DATASET SECTION:
• • •
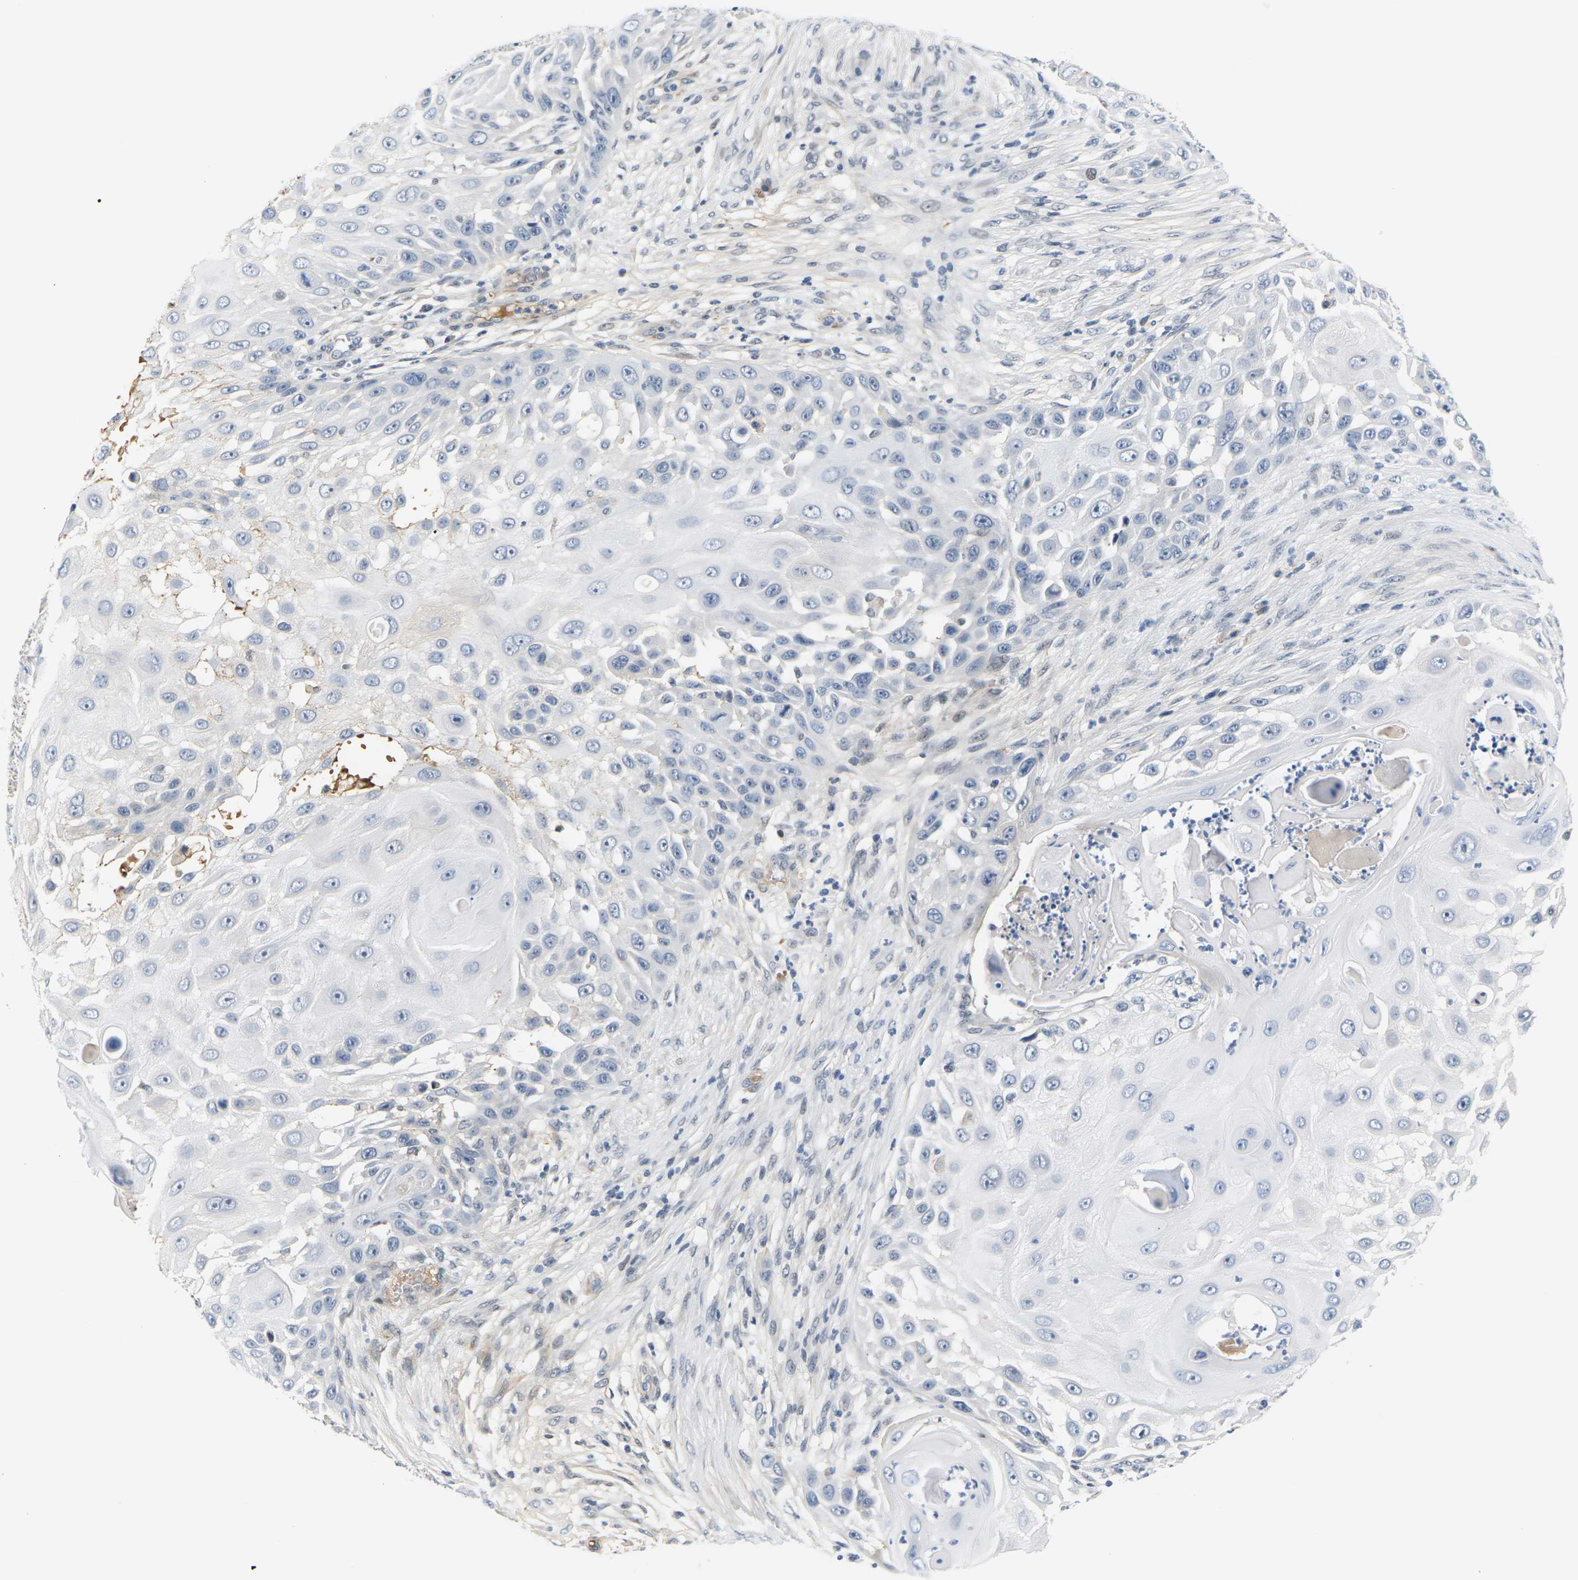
{"staining": {"intensity": "negative", "quantity": "none", "location": "none"}, "tissue": "skin cancer", "cell_type": "Tumor cells", "image_type": "cancer", "snomed": [{"axis": "morphology", "description": "Squamous cell carcinoma, NOS"}, {"axis": "topography", "description": "Skin"}], "caption": "Tumor cells show no significant expression in skin cancer.", "gene": "PKP2", "patient": {"sex": "female", "age": 44}}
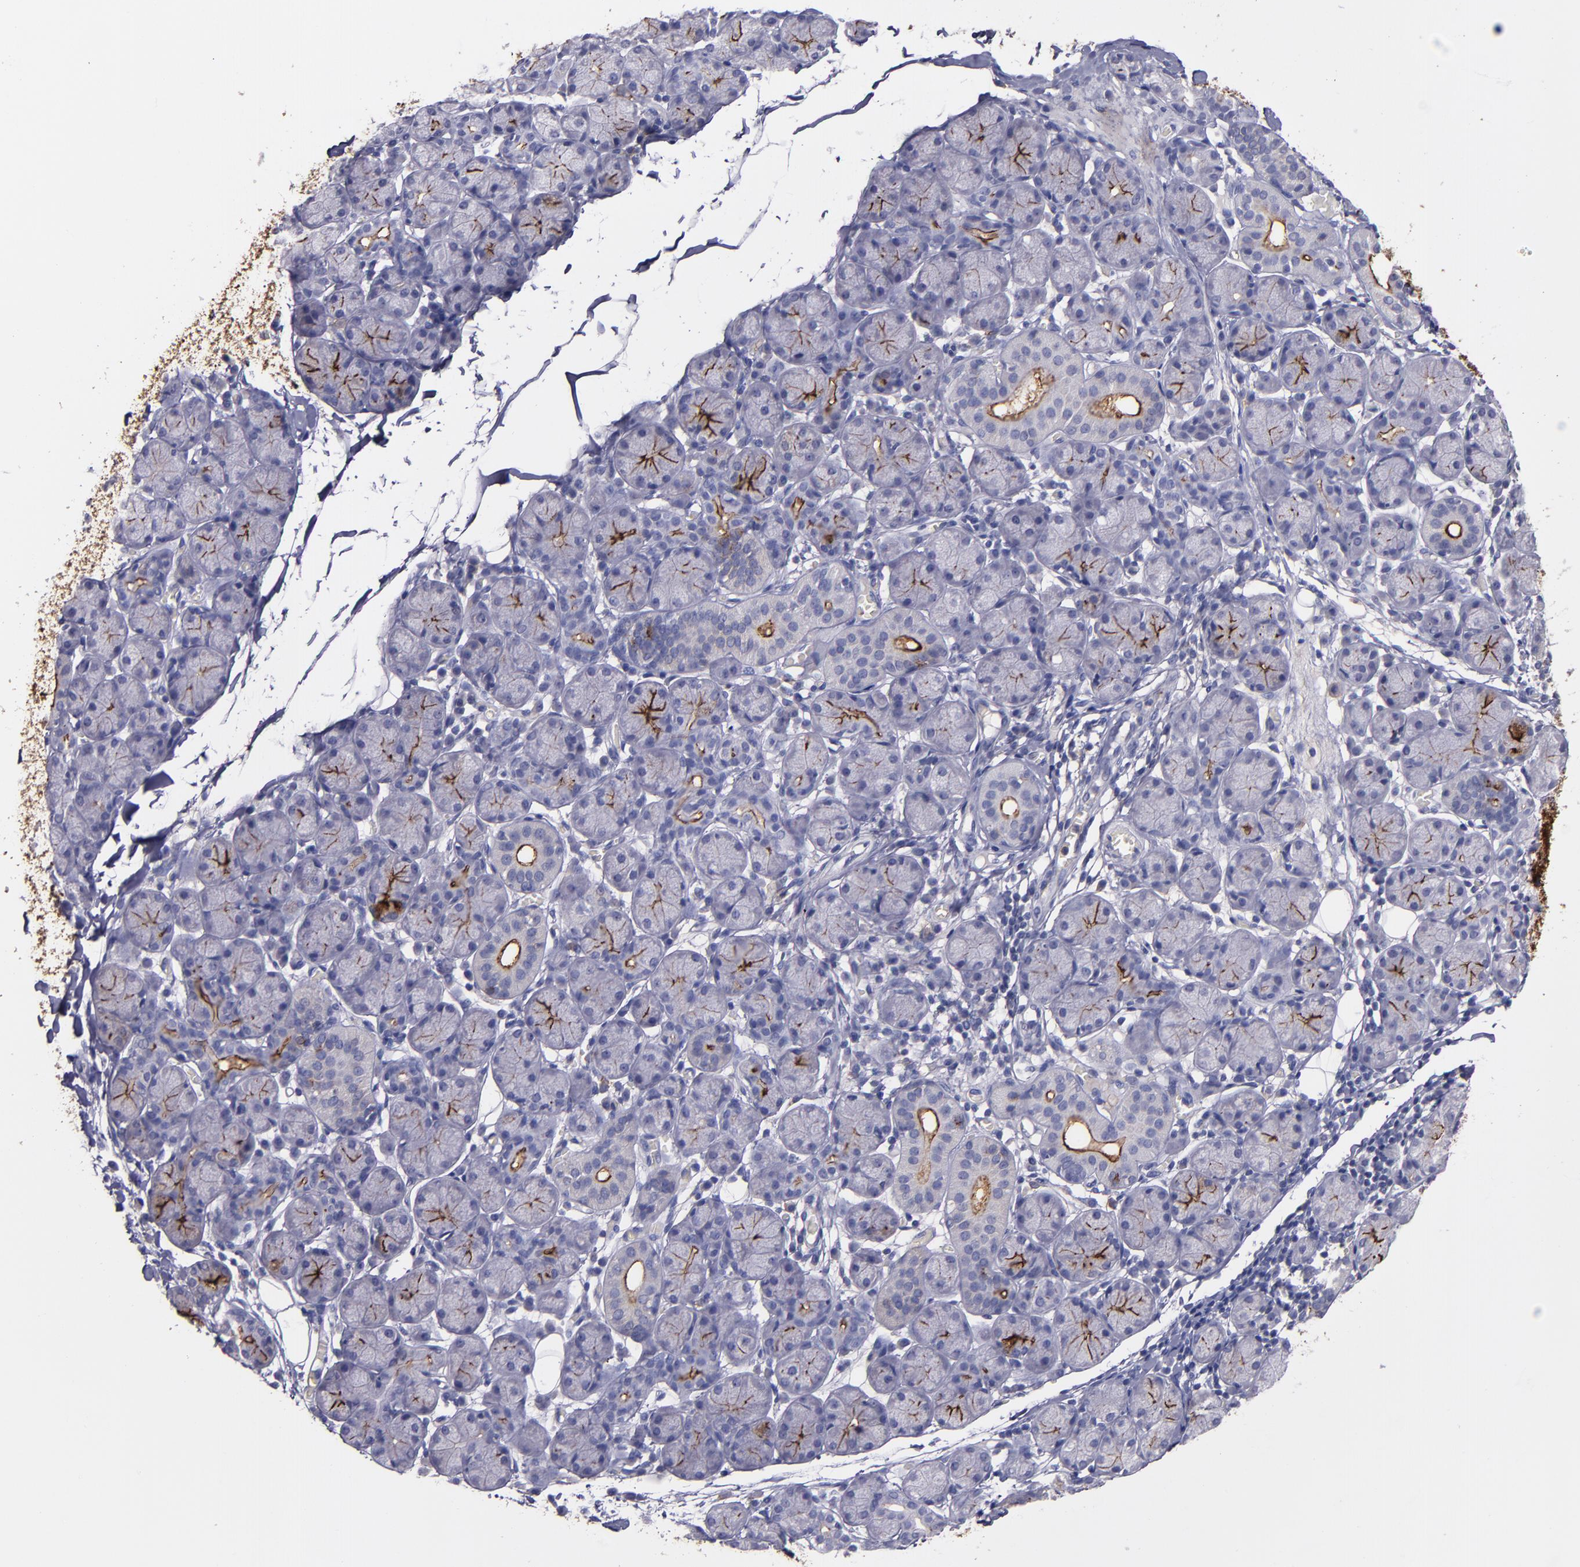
{"staining": {"intensity": "moderate", "quantity": "25%-75%", "location": "cytoplasmic/membranous"}, "tissue": "salivary gland", "cell_type": "Glandular cells", "image_type": "normal", "snomed": [{"axis": "morphology", "description": "Normal tissue, NOS"}, {"axis": "topography", "description": "Salivary gland"}], "caption": "DAB immunohistochemical staining of benign human salivary gland demonstrates moderate cytoplasmic/membranous protein staining in approximately 25%-75% of glandular cells.", "gene": "MFGE8", "patient": {"sex": "female", "age": 24}}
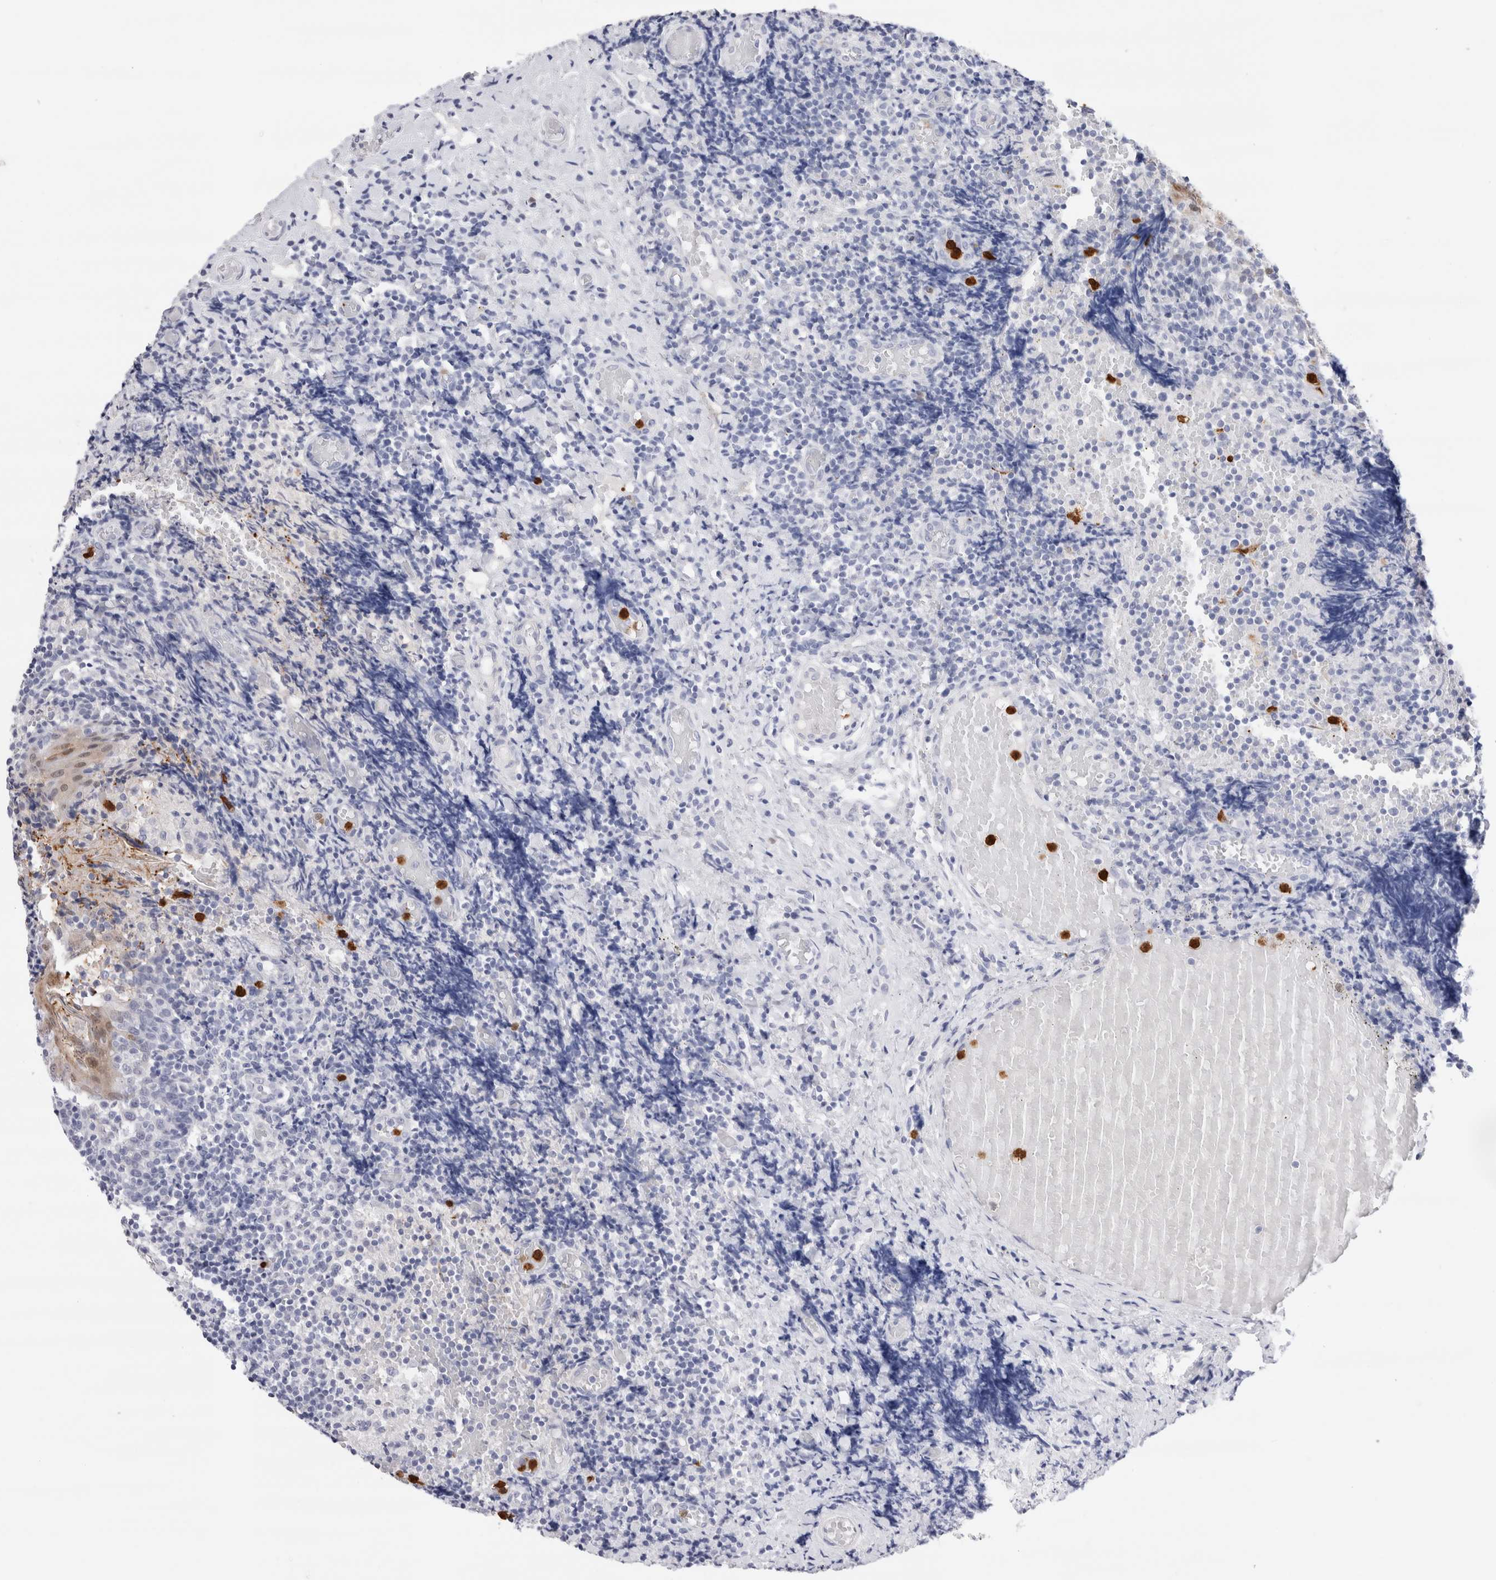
{"staining": {"intensity": "negative", "quantity": "none", "location": "none"}, "tissue": "tonsil", "cell_type": "Germinal center cells", "image_type": "normal", "snomed": [{"axis": "morphology", "description": "Normal tissue, NOS"}, {"axis": "topography", "description": "Tonsil"}], "caption": "High magnification brightfield microscopy of benign tonsil stained with DAB (3,3'-diaminobenzidine) (brown) and counterstained with hematoxylin (blue): germinal center cells show no significant positivity. (DAB IHC visualized using brightfield microscopy, high magnification).", "gene": "SLC10A5", "patient": {"sex": "female", "age": 19}}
• • •
TASK INSTRUCTIONS: This task calls for the listing to be restated exactly, with images omitted.

RESPONSE TO THE TASK:
{"staining": {"intensity": "negative", "quantity": "none", "location": "none"}, "tissue": "skin cancer", "cell_type": "Tumor cells", "image_type": "cancer", "snomed": [{"axis": "morphology", "description": "Squamous cell carcinoma, NOS"}, {"axis": "topography", "description": "Skin"}], "caption": "Tumor cells show no significant expression in skin cancer.", "gene": "PKP2", "patient": {"sex": "female", "age": 44}}
{"staining": {"intensity": "moderate", "quantity": "25%-75%", "location": "cytoplasmic/membranous"}, "tissue": "salivary gland", "cell_type": "Glandular cells", "image_type": "normal", "snomed": [{"axis": "morphology", "description": "Normal tissue, NOS"}, {"axis": "topography", "description": "Salivary gland"}], "caption": "DAB immunohistochemical staining of benign human salivary gland demonstrates moderate cytoplasmic/membranous protein staining in approximately 25%-75% of glandular cells.", "gene": "MFGE8", "patient": {"sex": "female", "age": 24}}
{"staining": {"intensity": "negative", "quantity": "none", "location": "none"}, "tissue": "tonsil", "cell_type": "Germinal center cells", "image_type": "normal", "snomed": [{"axis": "morphology", "description": "Normal tissue, NOS"}, {"axis": "topography", "description": "Tonsil"}], "caption": "High magnification brightfield microscopy of benign tonsil stained with DAB (3,3'-diaminobenzidine) (brown) and counterstained with hematoxylin (blue): germinal center cells show no significant positivity. (DAB IHC visualized using brightfield microscopy, high magnification).", "gene": "SLC10A5", "patient": {"sex": "female", "age": 19}}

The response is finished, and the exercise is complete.